Pour déconfiner la psychanalyse

Lettre ouverte à mes collègues

 

Peut-être la crise du coronavirus vient-elle avec plus de vigueur encore interpeller les pratiquants de la psychanalyse. Pourtant, depuis le Livre noir, il y en eu des interpellations.

Au delà d’y percevoir la seule mauvaise foi, quelques collègues y ont bien repéré un symptôme à penser et nous ont apostrophé : « Psychanalystes qu’avons-nous fait de la psychanalyse ? » (Merci A. Millet). Ce fut jugé « intéressant », fit l’objet de quelques colloques avant que chacun retourne à son cabinet. Dommage.

Nous avons continué de privilégier la cure ou ce qui lui ressemblait le plus, dans le confort de nos cabinets et ailleurs, remettant à plus tard de penser l’articulation entre clinique et citoyenneté. Pourtant, intégrer le cri de Winnicott « Un bébé ça n’existe pas ! », c’est soutenir aujourd’hui qu’un humain n’existe pas sans son environnement. D’autant que, maintenant, nous avons également intégré qu’il n’est point de frontière étanche entre réalité et réalité psychique. Et nous savons aussi à quel point le travail groupal ou communautaire, si pas politique, s’avère parfois plus soignant.

Freud, Lacan et les autres ne nous ont pas transmis une bible dont il faudrait éternellement faire l’exégèse, mais plutôt un mouvement dans une époque. Presque celui du « premier reptile qui a traîné son ventre hors de l’eau pour aller vivre sur la terre, sans poumons, et qui a quand même essayé de respirer, il était fou, lui aussi. N’empêche que ça a fini par faire des hommes. » (R. Gary).

Alors, comment faire pour retrouver ce mouvement ? Cet arrachement originaire.

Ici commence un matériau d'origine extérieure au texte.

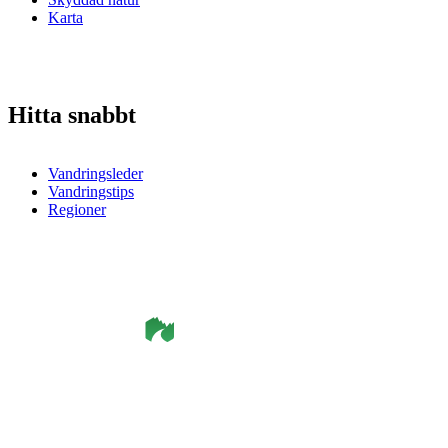
Karta
Hitta snabbt
Vandringsleder
Vandringstips
Regioner
©
Smålandsleden
& OutdoorMap. All rights reserved.
Integritetspolicy
•
Cookiepolicy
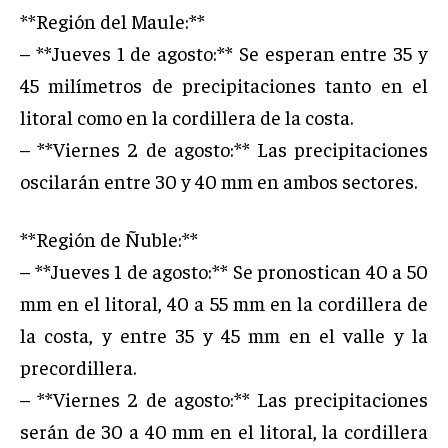
**Región del Maule:**
– **Jueves 1 de agosto:** Se esperan entre 35 y
45 milímetros de precipitaciones tanto en el
litoral como en la cordillera de la costa.
– **Viernes 2 de agosto:** Las precipitaciones
oscilarán entre 30 y 40 mm en ambos sectores.
**Región de Ñuble:**
– **Jueves 1 de agosto:** Se pronostican 40 a 50
mm en el litoral, 40 a 55 mm en la cordillera de
la costa, y entre 35 y 45 mm en el valle y la
precordillera.
– **Viernes 2 de agosto:** Las precipitaciones
serán de 30 a 40 mm en el litoral, la cordillera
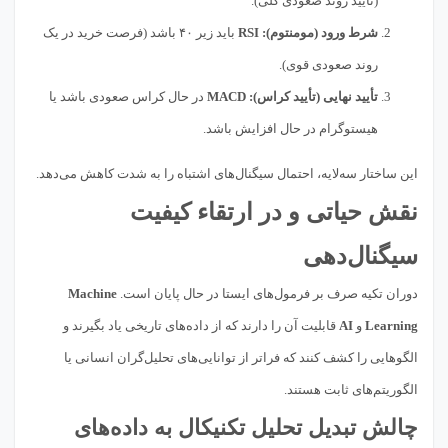
(تأیید روند صعودی کلی).
شرط ورود (مومنتوم):
RSI
باید زیر ۴۰ باشد (فرصت خرید در یک
روند صعودی قوی).
تأیید نهایی (تأیید کراس):
MACD
در حال کراس صعودی باشد یا
هیستوگرام در حال افزایش باشد.
این ساختار سه‌لایه، احتمال سیگنال‌های اشتباه را به شدت کاهش می‌دهد.
نقش حیاتی و در ارتقاء کیفیت
سیگنال‌دهی
دوران تکیه صرف بر فرمول‌های ایستا در حال پایان است.
Machine
Learning
و
AI
قابلیت آن را دارند که از داده‌های تاریخی یاد بگیرند و
الگوهایی را کشف کنند که فراتر از توانایی‌های تحلیل‌گران انسانی یا
الگوریتم‌های ثابت هستند.
چالش تبدیل تحلیل تکنیکال به داده‌های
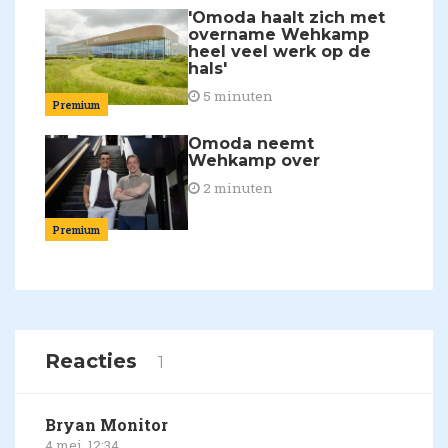
'Omoda haalt zich met
overname Wehkamp
heel veel werk op de
hals'
5 minuten
Premium
Omoda neemt
Wehkamp over
2 minuten
Premium
Reacties
1
Bryan Monitor
4 mei, 12:34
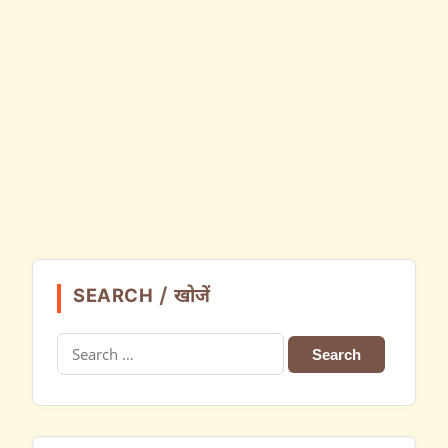
SEARCH / खोजें
Search
for:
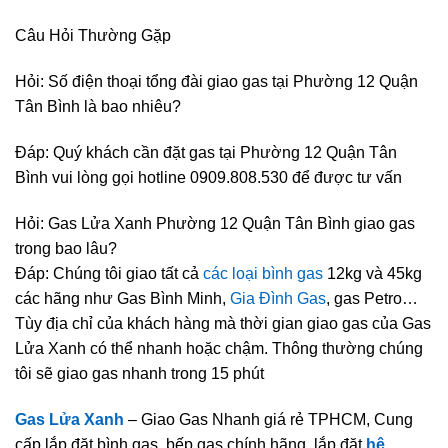
Câu Hỏi Thường Gặp
Hỏi: Số điện thoại tổng đài giao gas tại Phường 12 Quận
Tân Bình là bao nhiêu?
Đáp: Quý khách cần đặt gas tại Phường 12 Quận Tân
Bình vui lòng gọi hotline 0909.808.530 để được tư vấn
Hỏi: Gas Lửa Xanh Phường 12 Quận Tân Bình giao gas
trong bao lâu?
Đáp: Chúng tôi giao tất cả
các loại bình gas
12kg và 45kg
các hãng như Gas Bình Minh,
Gia Đình Gas
, gas Petro…
Tùy địa chỉ của khách hàng mà thời gian giao gas của Gas
Lửa Xanh có thể nhanh hoặc chậm. Thông thường chúng
tôi sẽ giao gas nhanh trong 15 phút
Gas Lửa Xanh
– Giao Gas Nhanh giá rẻ TPHCM, Cung
cấp lắp đặt bình gas, bếp gas chính hãng, lắp đặt
hệ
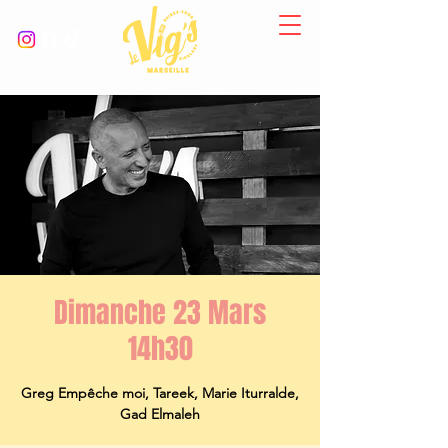
Dimanche 23 Mars
14h30
Greg Empêche moi, Tareek, Marie Iturralde,
Gad Elmaleh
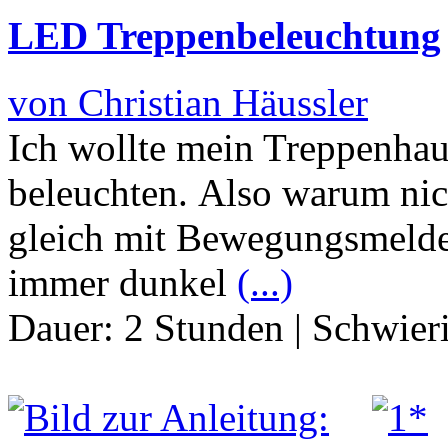
LED Treppenbeleuchtung
von Christian Häussler
Ich wollte mein Treppenhau
beleuchten. Also warum ni
gleich mit Bewegungsmelde
immer dunkel
(...)
Dauer:
2 Stunden
|
Schwier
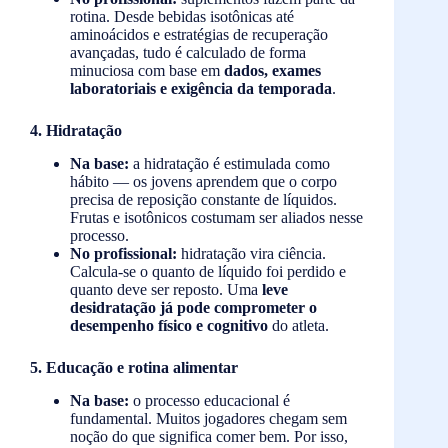
rotina. Desde bebidas isotônicas até
aminoácidos e estratégias de recuperação
avançadas, tudo é calculado de forma
minuciosa com base em
dados, exames
laboratoriais e exigência da temporada
.
4. Hidratação
Na base:
a hidratação é estimulada como
hábito — os jovens aprendem que o corpo
precisa de reposição constante de líquidos.
Frutas e isotônicos costumam ser aliados nesse
processo.
No profissional:
hidratação vira ciência.
Calcula-se o quanto de líquido foi perdido e
quanto deve ser reposto. Uma
leve
desidratação já pode comprometer o
desempenho físico e cognitivo
do atleta.
5. Educação e rotina alimentar
Na base:
o processo educacional é
fundamental. Muitos jogadores chegam sem
noção do que significa comer bem. Por isso,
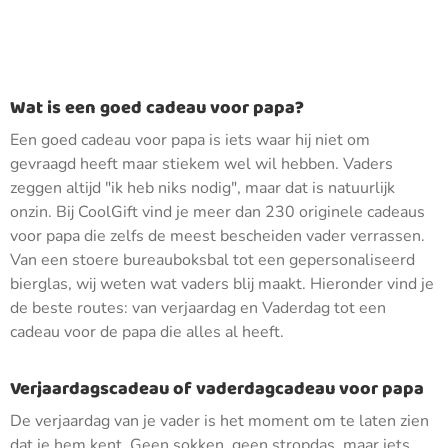
Wat is een goed cadeau voor papa?
Een goed cadeau voor papa is iets waar hij niet om
gevraagd heeft maar stiekem wel wil hebben. Vaders
zeggen altijd "ik heb niks nodig", maar dat is natuurlijk
onzin. Bij CoolGift vind je meer dan 230 originele cadeaus
voor papa die zelfs de meest bescheiden vader verrassen.
Van een stoere bureauboksbal tot een gepersonaliseerd
bierglas, wij weten wat vaders blij maakt. Hieronder vind je
de beste routes: van verjaardag en Vaderdag tot een
cadeau voor de papa die alles al heeft.
Verjaardagscadeau of vaderdagcadeau voor papa
De verjaardag van je vader is het moment om te laten zien
dat je hem kent. Geen sokken, geen stropdas, maar iets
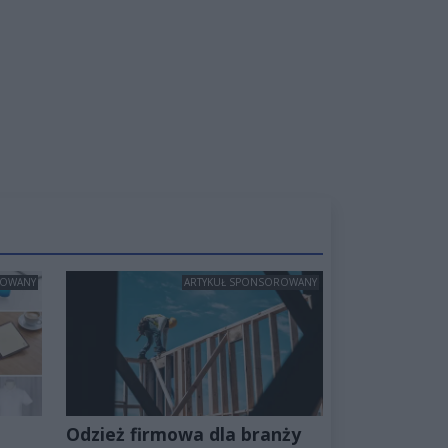
ROWANY
ARTYKUŁ SPONSOROWANY
Odzież firmowa dla branży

Aujourd’hui la crise du coronavirus nous met au pied du mur. Allons-nous - éternellement plombés par la métaphore de l’or et du cuivre - nous contenter de proposer des entretiens individuels aux infirmières qui craquent, aux petits commerçants au bord du suicide ou aux livreurs qui chutent de leur vélo,… ? Nous savons qu’être psychanalyste ne peut se limiter à  faire des cures, mais se doit de réfléchir à ce qui pourrait être le plus opérant grâce à la prise en compte de l’inconscient. Parfois un divan s’avère nécessaire, pas toujours.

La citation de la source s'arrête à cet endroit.